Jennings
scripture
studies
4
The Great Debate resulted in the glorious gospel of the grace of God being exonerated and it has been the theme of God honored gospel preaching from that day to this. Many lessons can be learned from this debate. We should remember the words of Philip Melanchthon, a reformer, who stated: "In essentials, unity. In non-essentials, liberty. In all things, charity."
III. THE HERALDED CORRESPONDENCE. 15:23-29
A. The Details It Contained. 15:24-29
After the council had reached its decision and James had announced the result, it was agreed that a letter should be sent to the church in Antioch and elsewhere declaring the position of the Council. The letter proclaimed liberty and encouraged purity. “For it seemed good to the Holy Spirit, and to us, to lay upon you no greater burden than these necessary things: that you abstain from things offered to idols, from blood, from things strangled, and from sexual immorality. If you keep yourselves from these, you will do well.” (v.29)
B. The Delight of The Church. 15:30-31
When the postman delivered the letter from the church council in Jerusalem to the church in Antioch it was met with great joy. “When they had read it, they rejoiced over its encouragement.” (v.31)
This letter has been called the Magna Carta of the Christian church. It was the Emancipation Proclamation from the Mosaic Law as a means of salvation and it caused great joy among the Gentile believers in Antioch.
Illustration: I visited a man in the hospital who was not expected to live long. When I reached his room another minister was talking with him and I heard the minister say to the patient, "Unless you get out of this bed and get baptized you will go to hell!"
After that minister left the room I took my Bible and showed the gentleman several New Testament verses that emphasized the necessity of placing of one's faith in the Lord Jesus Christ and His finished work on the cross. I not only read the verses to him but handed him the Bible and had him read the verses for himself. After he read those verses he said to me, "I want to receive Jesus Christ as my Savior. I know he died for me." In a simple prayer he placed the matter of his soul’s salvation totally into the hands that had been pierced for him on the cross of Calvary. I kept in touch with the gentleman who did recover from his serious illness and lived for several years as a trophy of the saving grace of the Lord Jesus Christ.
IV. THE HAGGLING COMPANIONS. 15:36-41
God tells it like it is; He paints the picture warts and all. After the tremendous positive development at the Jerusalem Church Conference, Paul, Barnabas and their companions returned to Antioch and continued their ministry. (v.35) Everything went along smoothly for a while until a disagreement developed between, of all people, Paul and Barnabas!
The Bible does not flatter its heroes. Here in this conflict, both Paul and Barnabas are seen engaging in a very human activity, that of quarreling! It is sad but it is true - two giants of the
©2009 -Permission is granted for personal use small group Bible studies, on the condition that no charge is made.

--

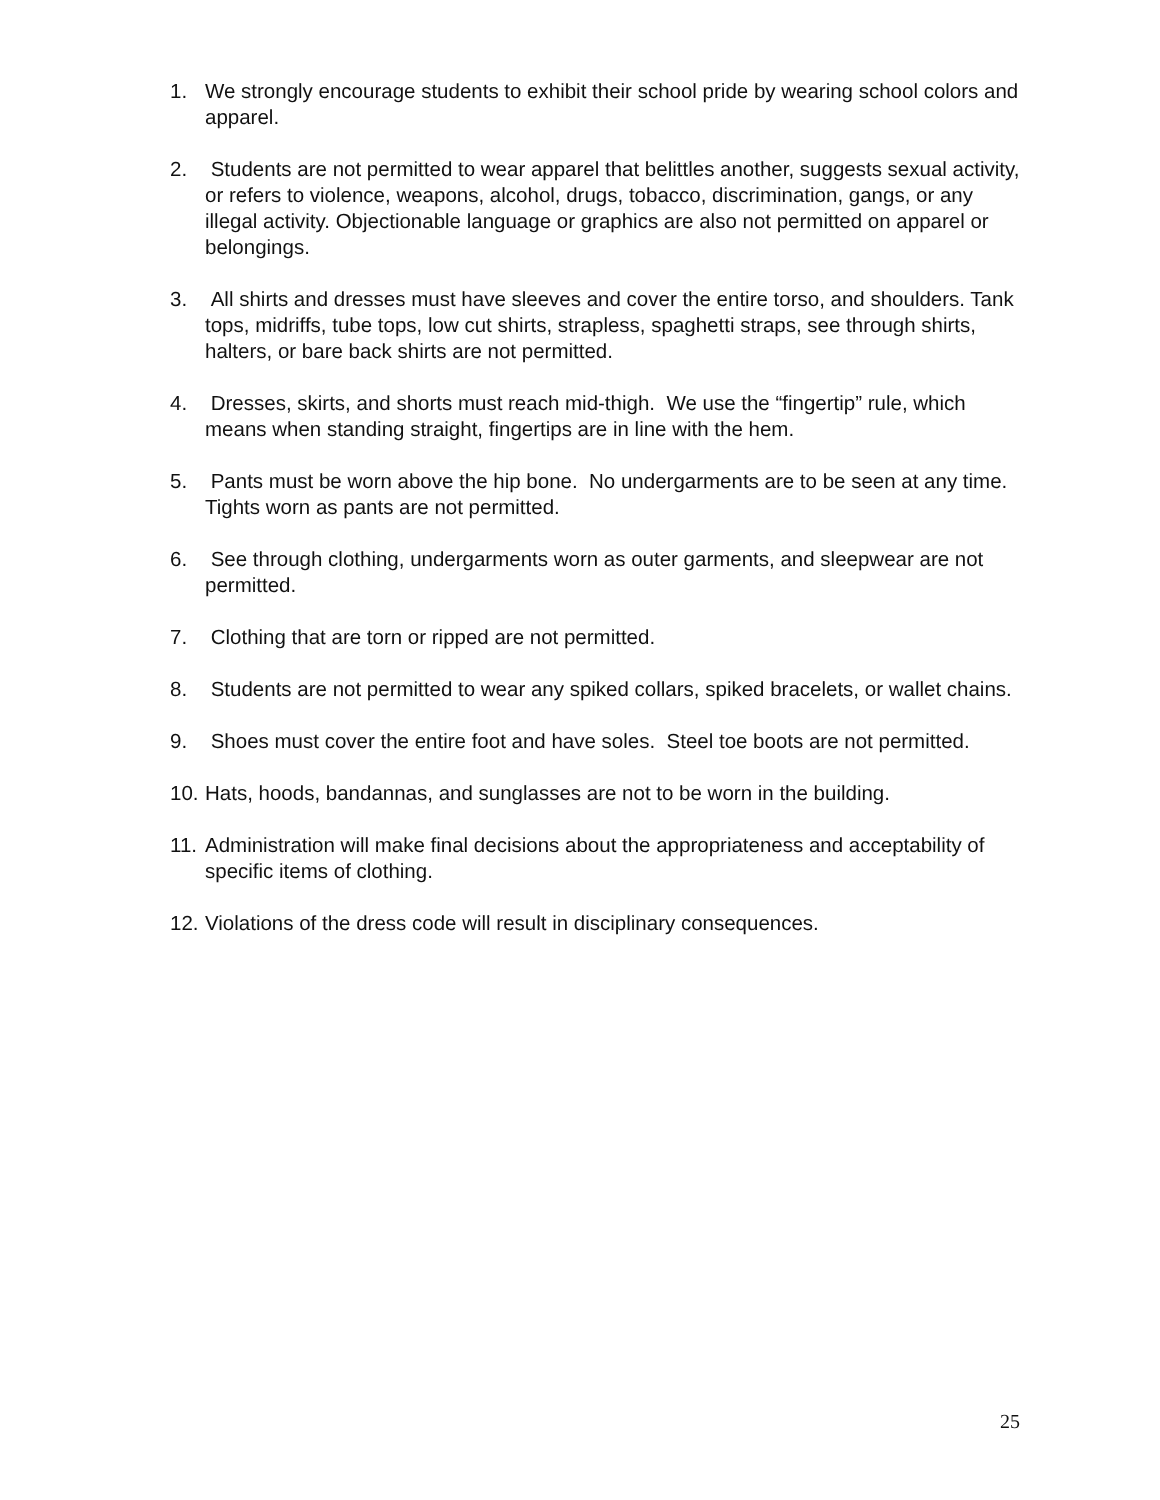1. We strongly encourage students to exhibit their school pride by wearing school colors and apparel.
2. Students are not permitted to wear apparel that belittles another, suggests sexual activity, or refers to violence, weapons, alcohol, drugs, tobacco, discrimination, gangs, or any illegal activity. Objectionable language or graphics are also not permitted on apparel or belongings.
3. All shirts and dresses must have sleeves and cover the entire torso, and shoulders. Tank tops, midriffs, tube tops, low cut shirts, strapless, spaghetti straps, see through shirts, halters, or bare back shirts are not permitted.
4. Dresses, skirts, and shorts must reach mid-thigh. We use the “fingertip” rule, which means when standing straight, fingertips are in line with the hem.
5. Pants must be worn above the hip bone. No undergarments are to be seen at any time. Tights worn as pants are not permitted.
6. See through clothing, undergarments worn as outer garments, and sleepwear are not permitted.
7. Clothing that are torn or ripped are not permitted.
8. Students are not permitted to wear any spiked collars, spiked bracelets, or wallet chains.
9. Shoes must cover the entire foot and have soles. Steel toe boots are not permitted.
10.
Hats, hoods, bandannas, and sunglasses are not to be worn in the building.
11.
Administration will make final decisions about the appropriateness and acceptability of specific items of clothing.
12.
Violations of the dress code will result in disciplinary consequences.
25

--

DIRECTIONS FOR THIS TASK - Your response should contain each line of the listing in which the word "Antioch" occurs.

EXERCISE ANSWER -
After the council had reached its decision and James had announced the result, it was agreed that a letter should be sent to the church in Antioch and elsewhere declaring the position of the Council. The letter proclaimed liberty and encouraged purity. “For it seemed good to the Holy Spirit, and to us, to lay upon you no greater burden than these necessary things: that you abstain from things offered to idols, from blood, from things strangled, and from sexual immorality. If you keep yourselves from these, you will do well.” (v.29)
When the postman delivered the letter from the church council in Jerusalem to the church in Antioch it was met with great joy. “When they had read it, they rejoiced over its encouragement.” (v.31)
This letter has been called the Magna Carta of the Christian church. It was the Emancipation Proclamation from the Mosaic Law as a means of salvation and it caused great joy among the Gentile believers in Antioch.
God tells it like it is; He paints the picture warts and all. After the tremendous positive development at the Jerusalem Church Conference, Paul, Barnabas and their companions returned to Antioch and continued their ministry. (v.35) Everything went along smoothly for a while until a disagreement developed between, of all people, Paul and Barnabas!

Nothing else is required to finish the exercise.